* Task to carry out
Please give the items again from the line containing "dont la première" through the line containing "- प्रवीण खुंटे", with "Custom" changed to "Other amount" and everything else left the same.

* Record set
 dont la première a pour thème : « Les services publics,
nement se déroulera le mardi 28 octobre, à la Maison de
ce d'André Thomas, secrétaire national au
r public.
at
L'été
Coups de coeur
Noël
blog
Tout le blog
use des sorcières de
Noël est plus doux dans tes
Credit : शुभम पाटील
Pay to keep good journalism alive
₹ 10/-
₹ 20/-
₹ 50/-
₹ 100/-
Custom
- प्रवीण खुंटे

--

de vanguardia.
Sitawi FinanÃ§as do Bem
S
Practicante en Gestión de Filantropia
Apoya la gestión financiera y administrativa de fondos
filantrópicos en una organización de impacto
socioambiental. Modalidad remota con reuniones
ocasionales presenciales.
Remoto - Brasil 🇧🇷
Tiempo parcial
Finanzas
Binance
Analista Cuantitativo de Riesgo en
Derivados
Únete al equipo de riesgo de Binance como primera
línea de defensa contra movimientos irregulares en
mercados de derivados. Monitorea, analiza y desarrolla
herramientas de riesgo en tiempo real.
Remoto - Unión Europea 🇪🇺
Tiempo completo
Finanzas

* Expected answer
 dont la première a pour thème : « Les services publics,
nement se déroulera le mardi 28 octobre, à la Maison de
ce d'André Thomas, secrétaire national au
r public.
at
L'été
Coups de coeur
Noël
blog
Tout le blog
use des sorcières de
Noël est plus doux dans tes
Credit : शुभम पाटील
Pay to keep good journalism alive
₹ 10/-
₹ 20/-
₹ 50/-
₹ 100/-
Other amount
- प्रवीण खुंटे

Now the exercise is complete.